There is definitely an art (or, perhaps, a science) to dog walking. There are so many different factors involved when we, as dog walkers, are out on the street with a dog for its half hour walk. We have to make sure the dog doesn't eat anything off the street. We have to make sure the dog doesn't do its business where there are signs posted to not let the dog do its business. We have to make sure the dog doesn't do its business in the tiny plot of land in front of the apartment building where the gentleman will come out and yell at us for letting our dog do its business there. Some dogs are leash aggressive and we have to make sure that it doesn't get too close to another dog. Some dogs don't like men (or women) (or children) and so we have to make sure to keep the dog away from anything it might try to attack.....I could go on and on.
For these reasons (and many more), dog walkers need to be extremely focused at the task at hand. Remember, this *is* a job. We are responsible for the well being of another creature that is extremely beloved by its owners - and by us. Each dog is different. And each dog comes with a set of instructions/warnings from its owner. Now, I may deal with this more than other dog walkers because I am known for dealing very well with problematic dogs. I own one myself and have walked MANY "issue dogs" over the years. So I get recommended to people who have dogs that need special care and attention.

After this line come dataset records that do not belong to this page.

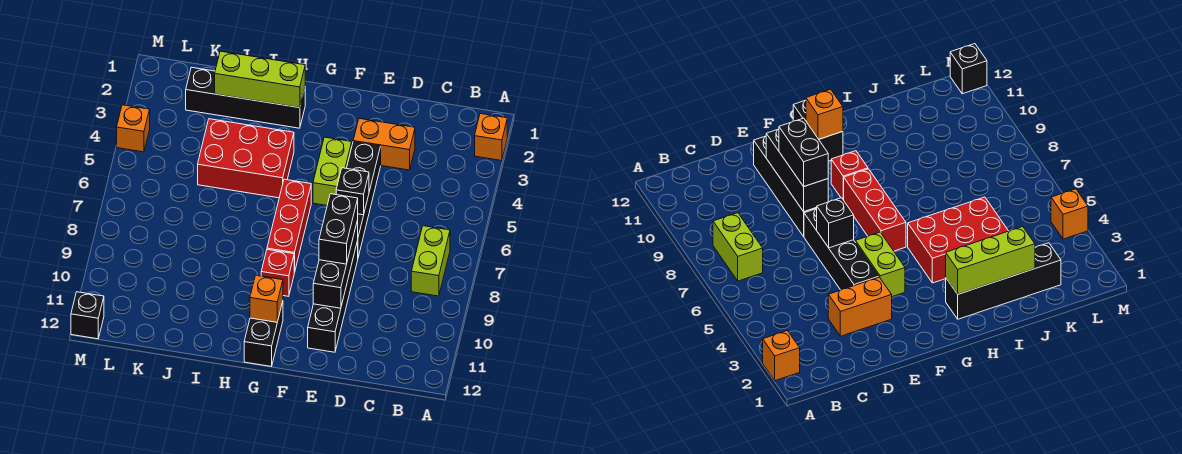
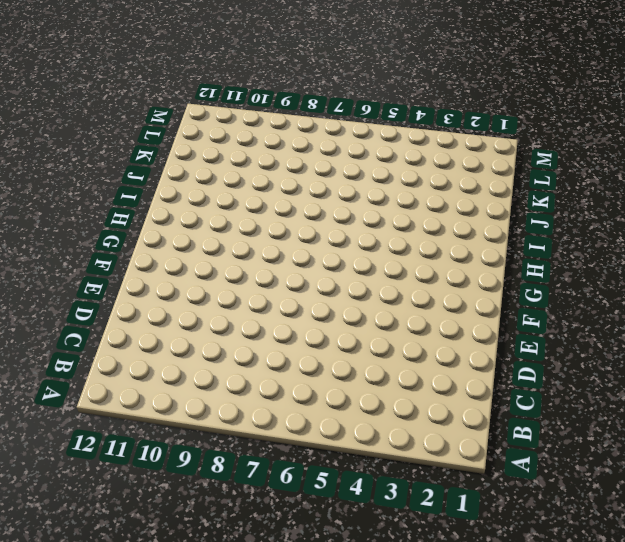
none -> orange brick A2 level 1
none -> lime brick B7:B8 level 1
none -> orange brick D3:E3 level 1

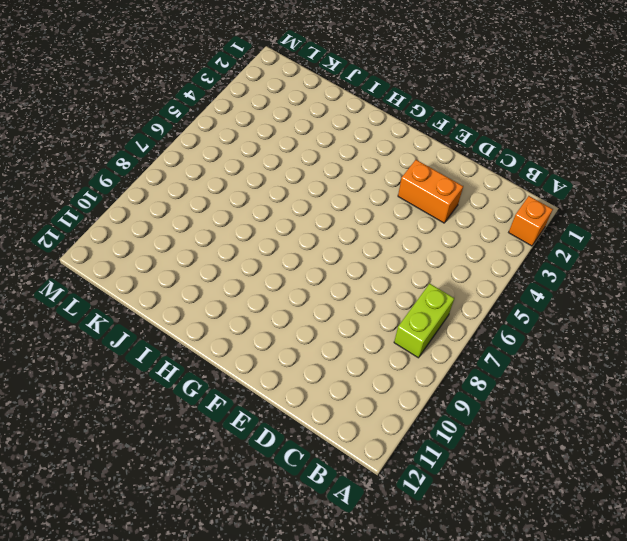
none -> black brick E4:E7 level 1
none -> black brick E8:E11 level 1
none -> lime brick F4:F5 level 1

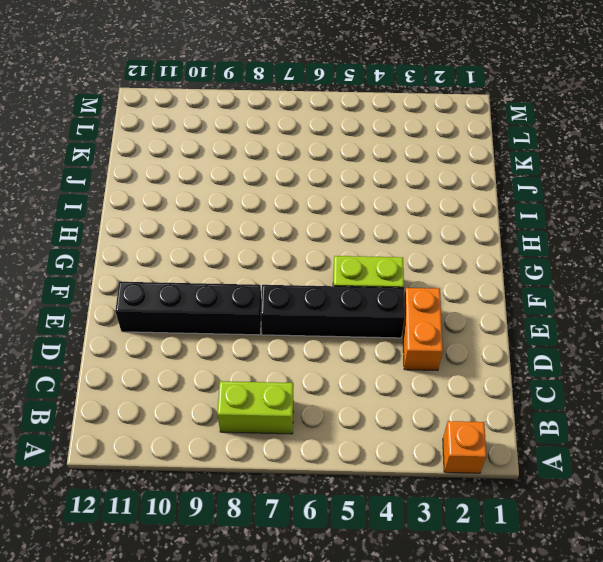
none -> red brick G6:G8 level 1
none -> red brick G9 level 1
none -> black brick G11:G12 level 1

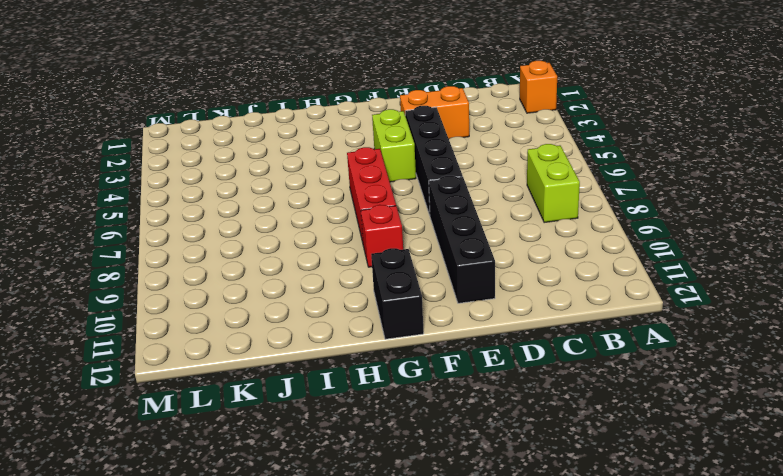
none -> black brick H2:K2 level 1
none -> red brick H4:J5 level 1
none -> orange brick M4 level 1

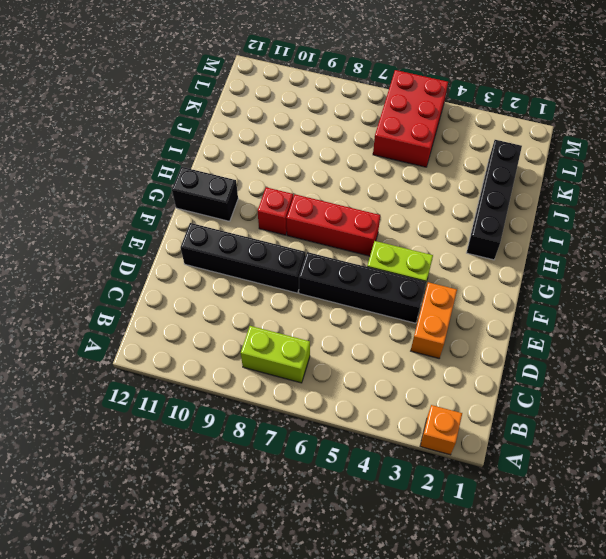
red brick K5:M6 level 1 -> red brick H4:J5 level 1
none -> orange brick M4 level 1
none -> black brick M12 level 1
none -> black brick E6 level 2

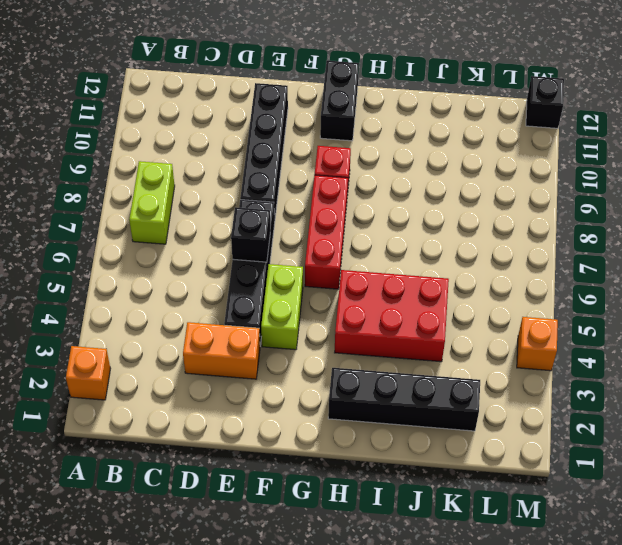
none -> black brick E8:E10 level 2
none -> orange brick G11 level 2
none -> lime brick H2:J2 level 2

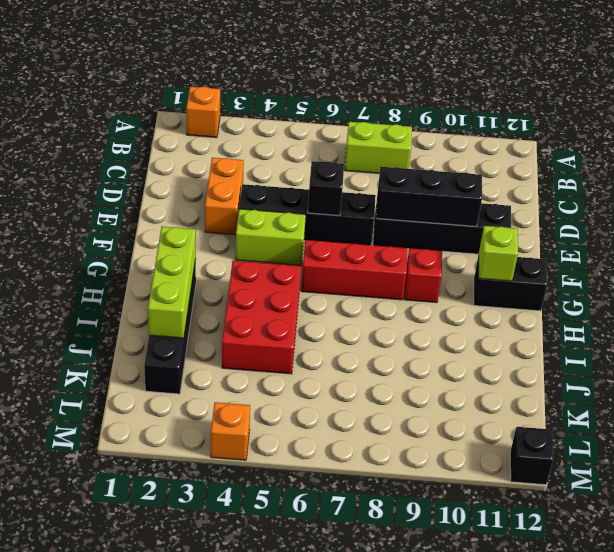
lime brick G11 level 2 -> orange brick G11 level 2
none -> black brick E8:E9 level 3

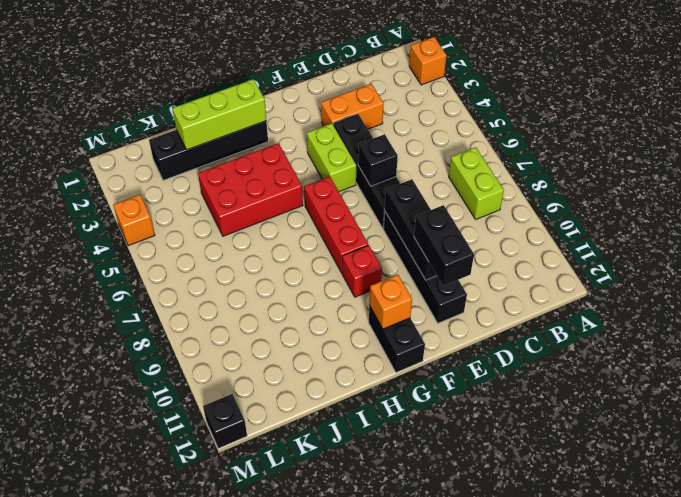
black brick E10:E11 level 3 -> black brick E8:E9 level 3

Therefore, I don't necessarily look "happy" or "approachable" while I'm dog walking. This has been ingrained in me after years of first walking dogs for dog walking companies/doggie day cares. Every single owner of these companies has asked me to, in their own words, put my "don't mess with me" face on. This is to ensure that no one comes up to me and asks me if they can pet my dog. These companies are terrified of a dog biting someone and then getting sued by that person. In fact, when I first moved here to NYC, I had a woman who owned her own dog walking company tell me that con artists actually go around New York getting in dog's faces, TRYING to get bitten, so that they can sue. (Or extort money - something else with which I have personal experience.)
Now that I have my own company, I try to find a balance. I don't want to look like I'm angry or unapproachable. If someone needs a dog walker, I'd like for them to be able to come up to me and ask me for my card. However, if someone asks me if they can pet my dog, I try to very kindly and politely explain to them that the dog is not mine, and I have no way of knowing how the dog may react and so, for legal reasons, I am unable to let them.
We've got to find a way of protecting ourselves, yet be happy and enjoy the fact that we have one of the best jobs in the world: being outside spending time with fun, lovable, loving dogs!!